Russian President Vladimir Putin broke his silence Monday about the brazen daylight murder of investigative reporter Anna Politkovskaya, pledging the authorities would do everything to find the killers of the fierce Kremlin critic.
In a phone conversation with U.S. President George W. Bush, Putin pledged that "all necessary efforts will be made for an objective investigation into the tragic death" of the journalist, the Kremlin said.
Putin's remarks were his first statement on the slaying, since Politkovskaya, a 48-year-old award-winning reporter who uncovered abuses against civilians in Chechnya, was gunned down in her apartment building Saturday in an apparent contract killing.
Her newspaper has offered a million-dollar reward for information that would help solve the crime, which provoked worldwide condemnation and shone the spotlight on Russia as one of the most dangerous countries for journalists.
Her colleagues said she had been working on a story about torture and abductions in the war-ravaged southern province — abuses she blamed on Moscow-backed Chechen Prime Minister Ramzan Kadyrov. "I dream of seeing him tried," she said in an interview several days before her death.
The semiweekly newspaper Novaya Gazeta, where Politkovskaya had worked, on Monday published a special edition, listing Politkovskaya's major publications and inquiring into the cause of her killing.
The paper also said in a statement that the killing was either revenge by Kadyrov or an attempt to discredit him.
Kadyrov expressed condolences over Politkovskaya's death, and denied any "Chechen trace" in the killing.
"It is hearsay and rumors, which don't show either politicians or the media in a good light," Kadyrov was quoted as saying by the Vremya Novostei daily.
Prosecutor-General Yury Chaika has taken personal charge of the investigation, but Politkovskaya's colleagues have expressed doubts the murder will ever be solved.
Russia is the third most deadly country for journalists, after Iraq and Algeria, according to the New York-based Committee to Protect Journalists, which says Politkovskaya was at least the 43rd journalist killed for her work in Russia since 1993.
Novaya Gazeta announced a 25 million ruble (US$929,700, euro737,800) reward for information on the slaying and pledged to conduct an independent probe.
Investigators had originally said the attacker was believed to have acted alone, but Kommersant reported Monday he possibly had an accomplice, a woman in her thirties, who helped him follow the victim from the grocery store.

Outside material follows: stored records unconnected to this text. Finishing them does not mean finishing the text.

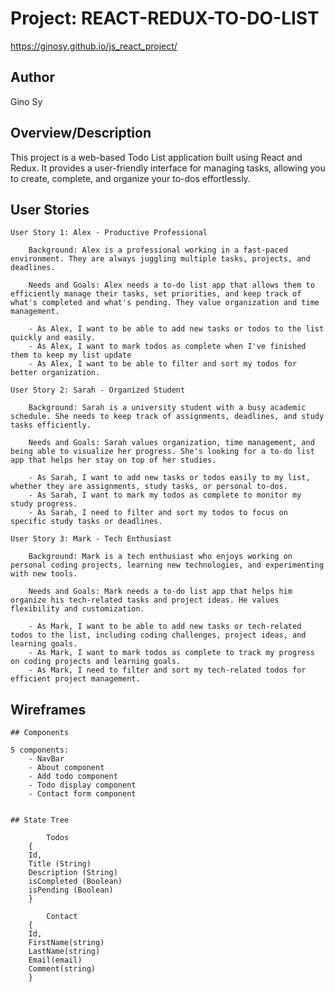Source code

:# Project: REACT-REDUX-TO-DO-LIST

https://ginosy.github.io/js_react_project/ 
## Author

Gino Sy

## Overview/Description

This project is a web-based Todo List application built using React and Redux. It provides a user-friendly interface for managing tasks, allowing you to create, complete, and organize your to-dos effortlessly.

## User Stories

    User Story 1: Alex - Productive Professional

        Background: Alex is a professional working in a fast-paced environment. They are always juggling multiple tasks, projects, and deadlines.

        Needs and Goals: Alex needs a to-do list app that allows them to efficiently manage their tasks, set priorities, and keep track of what's completed and what's pending. They value organization and time management.

        - As Alex, I want to be able to add new tasks or todos to the list quickly and easily.
        - As Alex, I want to mark todos as complete when I've finished them to keep my list update
        - As Alex, I want to be able to filter and sort my todos for better organization.

    User Story 2: Sarah - Organized Student

        Background: Sarah is a university student with a busy academic schedule. She needs to keep track of assignments, deadlines, and study tasks efficiently.

        Needs and Goals: Sarah values organization, time management, and being able to visualize her progress. She's looking for a to-do list app that helps her stay on top of her studies.

        - As Sarah, I want to add new tasks or todos easily to my list, whether they are assignments, study tasks, or personal to-dos.
        - As Sarah, I want to mark my todos as complete to monitor my study progress.
        - As Sarah, I need to filter and sort my todos to focus on specific study tasks or deadlines.

    User Story 3: Mark - Tech Enthusiast

        Background: Mark is a tech enthusiast who enjoys working on personal coding projects, learning new technologies, and experimenting with new tools.

        Needs and Goals: Mark needs a to-do list app that helps him organize his tech-related tasks and project ideas. He values flexibility and customization.

        - As Mark, I want to be able to add new tasks or tech-related todos to the list, including coding challenges, project ideas, and learning goals.
        - As Mark, I want to mark todos as complete to track my progress on coding projects and learning goals.
        - As Mark, I need to filter and sort my tech-related todos for efficient project management. 

## Wireframes

    ## Components

    5 components:
        - NavBar
        - About component
        - Add todo component
        - Todo display component
        - Contact form component    


    ## State Tree

            Todos
        {
        Id,
        Title (String)
        Description (String)
        isCompleted (Boolean)
        isPending (Boolean)
        }

            Contact
        {
        Id,
        FirstName(string)
        LastName(string)
        Email(email)
        Comment(string)
        }

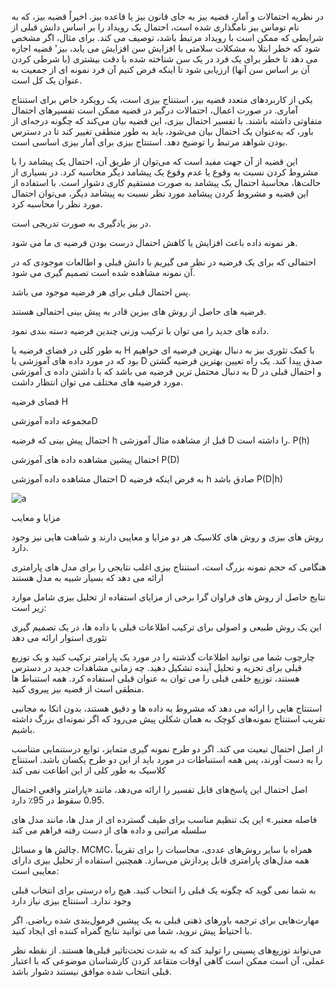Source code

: در نظریه احتمالات و آمار، قضیه بیز به جای قانون بیز یا قاعده بیز. اخیراً قضیه بیز، که به نام توماس بیز نامگذاری شده است، احتمال یک رویداد را بر اساس دانش قبلی از شرایطی که ممکن است با رویداد مرتبط باشد، توصیف می کند. برای مثال، اگر مشخص شود که خطر ابتلا به مشکلات سلامتی با افزایش سن افزایش می یابد، بیز' قضیه اجازه می دهد تا خطر برای یک فرد در یک سن شناخته شده با دقت بیشتری (با شرطی کردن آن بر اساس سن آنها) ارزیابی شود تا اینکه فرض کنیم آن فرد نمونه ای از جمعیت به عنوان یک کل است.

یکی از کاربردهای متعدد قضیه بیز، استنتاج بیزی است، یک رویکرد خاص برای استنتاج آماری. در صورت اعمال، احتمالات درگیر در قضیه ممکن است تفسیرهای احتمال متفاوتی داشته باشند. با تفسیر احتمال بیزی، این قضیه بیان می‌کند که چگونه درجه‌ای از باور، که به‌عنوان یک احتمال بیان می‌شود، باید به طور منطقی تغییر کند تا در دسترس بودن شواهد مرتبط را توضیح دهد. استنتاج بیزی برای آمار بیزی اساسی است.

این قضیه از آن جهت مفید است که می‌توان از طریق آن، احتمال یک پیشامد را با مشروط کردن نسبت به وقوع یا عدم وقوع یک پیشامد دیگر محاسبه کرد. در بسیاری از حالت‌ها، محاسبهٔ احتمال یک پیشامد به صورت مستقیم کاری دشوار است. با استفاده از این قضیه و مشروط کردن پیشامد مورد نظر نسبت به پیشامد دیگر، می‌توان احتمال مورد نظر را محاسبه کرد.

در بیز یادگیری به صورت تدریجی است.

هر نمونه داده باعث افزایش یا کاهش احتمال درست بودن فرضیه ی ما می شود.

احتمالی که برای یک فرضیه در نظر می گیریم با دانش قبلی و اطالعات موجودی که در آن نمونه مشاهده شده است تصمیم گیری
می شود.

پس احتمال قبلی برای هر فرضیه موجود می باشد.

فرضیه های حاصل از روش های بیزین قادر به پیش بینی احتمالی هستند.

داده های جدید را می توان با ترکیب وزنی چندین فرضیه دسته بندی نمود.

به طور کلی در فضای فرضیه یا H با کمک تئوری بیز به دنبال بهترین فرضیه ای خواهیم بود که در مورد داده های آموزشی یا D
صدق پیدا کند.
یک راه تعیین بهترین فرضیه گشتن به دنبال محتمل ترین فرضیه می باشد که با داشتن داده ی آموزشی D و احتمال قبلی در
مورد فرضیه های مختلف می توان انتظار داشت.

فضای فرضیه H

مجموعه داده آموزشیD

احتمال پیش بینی که فرضیه h قبل از مشاهده مثال آموزشی D را داشته است. P(h)

احتمال پیشین مشاهده داده های آموزشی P(D)

احتمال مشاهده داده آموزشی D به فرض اینکه فرضیه h صادق باشد P(D|h)

![a](https://user-images.githubusercontent.com/94211519/147214459-5c34a6d7-05ba-42d0-a25e-c85da6458b9f.PNG)

مزایا و معایب

روش های بیزی و روش های کلاسیک هر دو مزایا و معایبی دارند و شباهت هایی نیز وجود دارد.

هنگامی که حجم نمونه بزرگ است، استنتاج بیزی اغلب نتایجی را برای مدل های پارامتری ارائه می دهد که بسیار شبیه به مدل هستند

نتایج حاصل از روش های فراوان گرا برخی از مزایای استفاده از تحلیل بیزی شامل موارد زیر است:

 این یک روش طبیعی و اصولی برای ترکیب اطلاعات قبلی با داده ها، در یک تصمیم گیری تئوری استوار ارائه می دهد

چارچوب شما می توانید اطلاعات گذشته را در مورد یک پارامتر ترکیب کنید و یک توزیع قبلی برای تجزیه و تحلیل آینده تشکیل دهید. چه زمانی مشاهدات جدید در دسترس هستند، توزیع خلفی قبلی را می توان به عنوان قبلی استفاده کرد. همه استنباط ها منطقی است از قضیه بیز پیروی کنید.

 استنتاج هایی را ارائه می دهد که مشروط به داده ها و دقیق هستند، بدون اتکا به مجانبی تقریب استنتاج نمونه‌های کوچک به همان شکلی پیش می‌رود که اگر نمونه‌ای بزرگ داشته باشیم.

 از اصل احتمال تبعیت می کند. اگر دو طرح نمونه گیری متمایز، توابع درستنمایی متناسب را به دست آورند، پس همه استنباطات در مورد باید از این دو طرح یکسان باشد. استنتاج کلاسیک به طور کلی از این اطاعت نمی کند


اصل احتمال این پاسخ‌های قابل تفسیر را ارائه می‌دهد، مانند «پارامتر واقعی احتمال 0.95 سقوط در 95٪ دارد.

فاصله معتبر.» این یک تنظیم مناسب برای طیف گسترده ای از مدل ها، مانند مدل های سلسله مراتبی و داده های از دست رفته فراهم می کند

چالش ها و مسائل. MCMC، همراه با سایر روش‌های عددی، محاسبات را برای تقریباً همه مدل‌های پارامتری قابل پردازش می‌سازد.
همچنین استفاده از تحلیل بیزی دارای معایبی است:

 به شما نمی گوید که چگونه یک قبلی را انتخاب کنید. هیچ راه درستی برای انتخاب قبلی وجود ندارد. استنتاج بیزی نیاز دارد

مهارت‌هایی برای ترجمه باورهای ذهنی قبلی به یک پیشین فرمول‌بندی شده ریاضی. اگر با احتیاط پیش نروید، شما می توانید نتایج گمراه کننده ای ایجاد کنید.

 می‌تواند توزیع‌های پسینی را تولید کند که به شدت تحت‌تاثیر قبلی‌ها هستند. از نقطه نظر عملی، آن است
ممکن است گاهی اوقات متقاعد کردن کارشناسان موضوعی که با اعتبار قبلی انتخاب شده موافق نیستند دشوار باشد.

 
 
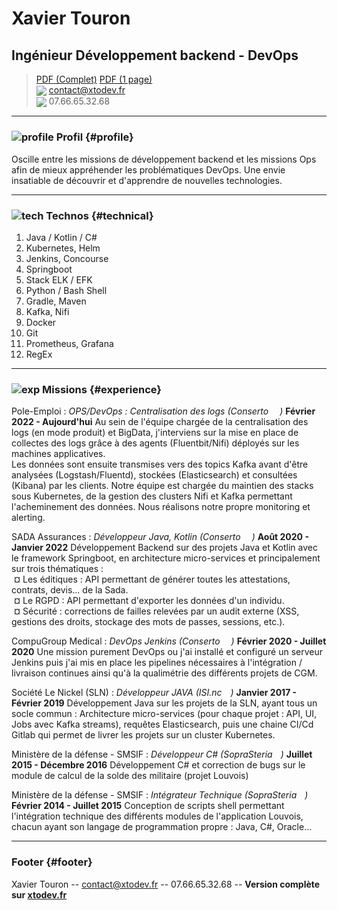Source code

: # Xavier Touron
## Ingénieur Développement backend - DevOps

> [PDF (Complet)](https://github.com/xtodev/cv/releases/latest/download/CV_Touron_Xavier_Full.pdf) [PDF (1 page)](https://github.com/xtodev/cv/releases/latest/download/CV_Touron_Xavier.pdf)<br>
> <img src="https://cdn-icons-png.flaticon.com/16/646/646094.png" style="vertical-align: middle;"> [contact@xtodev.fr](mailto:contact@xtodev.fr)   
> <img src="https://cdn-icons-png.flaticon.com/16/977/977411.png" style="vertical-align: middle;"> 07.66.65.32.68

------

### ![profile](https://cdn-icons-png.flaticon.com/24/3135/3135707.png) Profil {#profile}

Oscille entre les missions de développement backend et les missions Ops afin de mieux appréhender les problématiques DevOps. Une envie insatiable de découvrir et d'apprendre de nouvelles technologies.

------

### ![tech](https://cdn-icons-png.flaticon.com/24/3067/3067451.png) Technos {#technical}

1. Java / Kotlin / C#
1. Kubernetes, Helm
1. Jenkins, Concourse
1. Springboot
1. Stack ELK / EFK
1. Python / Bash Shell
1. Gradle, Maven
1. Kafka, Nifi
1. Docker
1. Git
1. Prometheus, Grafana
1. RegEx

------

### ![exp](https://cdn-icons-png.flaticon.com/24/3325/3325009.png) Missions {#experience}

Pole-Emploi
: *OPS/DevOps : Centralisation des logs  (Conserto <img src="https://camo.githubusercontent.com/cf205bfa51e1f09c26909321e5796271fbffbbcd55190fd21d083da1598ee34f/68747470733a2f2f7777772e6d796672656e6368737461727475702e636f6d2f6c6f676f2f353837346634666434666662646c6f676f2d636f6e736572746f2d706963746f6772616d6d652e706e67" height="14">)*
  __Février 2022 - Aujourd'hui__
  Au sein de l'équipe chargée de la centralisation des logs (en mode produit) et BigData, j'interviens sur la mise en place de collectes des logs grâce à des agents (Fluentbit/Nifi) déployés sur les machines applicatives.<br>
  Les données sont ensuite transmises vers des topics Kafka avant d'être analysées (Logstash/Fluentd), stockées (Elasticsearch) et consultées (Kibana) par les clients.
  Notre équipe est chargée du maintien des stacks sous Kubernetes, de la gestion des clusters Nifi et Kafka permettant l'acheminement des données. Nous réalisons notre propre monitoring et alerting.<br>

SADA Assurances
: *Développeur Java, Kotlin  (Conserto <img src="https://camo.githubusercontent.com/cf205bfa51e1f09c26909321e5796271fbffbbcd55190fd21d083da1598ee34f/68747470733a2f2f7777772e6d796672656e6368737461727475702e636f6d2f6c6f676f2f353837346634666434666662646c6f676f2d636f6e736572746f2d706963746f6772616d6d652e706e67" height="14">)*
  __Août 2020 - Janvier 2022__
  Développement Backend sur des projets Java et Kotlin avec le framework Springboot, en architecture micro-services et principalement sur trois thématiques :<br>
  &nbsp;¤ Les éditiques : API permettant de générer toutes les attestations, contrats, devis... de la Sada.<br>
  &nbsp;¤ Le RGPD : API permettant d'exporter les données d'un individu.<br>
  &nbsp;¤ Sécurité : corrections de failles relevées par un audit externe (XSS, gestions des droits, stockage des mots de passes, sessions, etc.).<br>

CompuGroup Medical
: *DevOps Jenkins (Conserto <img src="https://camo.githubusercontent.com/cf205bfa51e1f09c26909321e5796271fbffbbcd55190fd21d083da1598ee34f/68747470733a2f2f7777772e6d796672656e6368737461727475702e636f6d2f6c6f676f2f353837346634666434666662646c6f676f2d636f6e736572746f2d706963746f6772616d6d652e706e67" height="14">)*
  __Février 2020 - Juillet 2020__
  Une mission purement DevOps ou j'ai installé et configuré un serveur Jenkins puis j'ai mis en place les pipelines nécessaires à l'intégration / livraison continues ainsi qu'à la qualimétrie des différents projets de CGM.

Société Le Nickel (SLN)
: *Développeur JAVA  (ISI.nc <img src="https://isi.nc/images/logo_isi_final.png" height="10">)*
  __Janvier 2017 - Février 2019__
  Développement Java sur les projets de la SLN, ayant tous un socle commun : Architecture micro-services (pour chaque projet : API, UI, Jobs avec Kafka streams), requêtes Elasticsearch, puis une chaine CI/Cd Gitlab qui permet de livrer les projets sur un cluster Kubernetes.

Ministère de la défense - SMSIF
: *Développeur C# (SopraSteria<img src="https://e7.pngegg.com/pngimages/397/511/png-clipart-sopra-steria-orange-s-a-chief-executive-credit-agricole-canal-sop-orange-logo.png" height="13">)*
  __Juillet 2015 - Décembre 2016__
  Développement C# et correction de bugs sur le module de calcul de la solde des militaire (projet Louvois)

Ministère de la défense - SMSIF
: *Intégrateur Technique (SopraSteria<img src="https://e7.pngegg.com/pngimages/397/511/png-clipart-sopra-steria-orange-s-a-chief-executive-credit-agricole-canal-sop-orange-logo.png" height="13">)*
  __Février 2014 - Juillet 2015__
   Conception de scripts shell permettant l'intégration technique des différents modules de l'application Louvois, chacun ayant son langage de programmation propre : Java, C#, Oracle...

------

### Footer {#footer}
Xavier Touron -- [contact@xtodev.fr](mailto:contact@xtodev.fr) -- 07.66.65.32.68 -- **Version complète sur [xtodev.fr](https://xtodev.fr)**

Coroners possessed a composite sketch of the killer who was wearing a cap based on footage recorded by a security camera at Politkovskaya's apartment building and police were hunting for the suspects Monday.
U.S. President George W. Bush joined the international chorus of condemnation.
"Like many Russians, Americans were shocked and saddened by the brutal murder of Anna Politkovskaya, a fearless investigative journalist, highly respected in both Russia and the United States," Bush said Sunday.
"We urge the Russian Government to conduct a vigorous and thorough investigation to bring to justice those responsible for her murder."
Among others, the European Union and the Council of Europe rights watchdog have also expressed their condolences and called for a far-reaching probe.
In Germany, where Putin heads Tuesday for a summit with Chancellor Angela Merkel, Foreign Ministry spokesman Martin Jaeger said the killers and those behind the slaying must be found and punished. "Beyond that ... it is the task of a government to ensure that a climate of fear in which press freedom cannot develop does not arise in a country," he said.
Politkovskaya's death was the most high-profile slaying of a journalist in Russia since the July 2004 assassination of Paul Klebnikov, the U.S.-born editor of the Russian edition of Forbes magazine.
Politkovskaya, whom Vremya Novostei described as a member of a disappearing breed of courageous investigative reporters, will be buried in Moscow on Tuesday.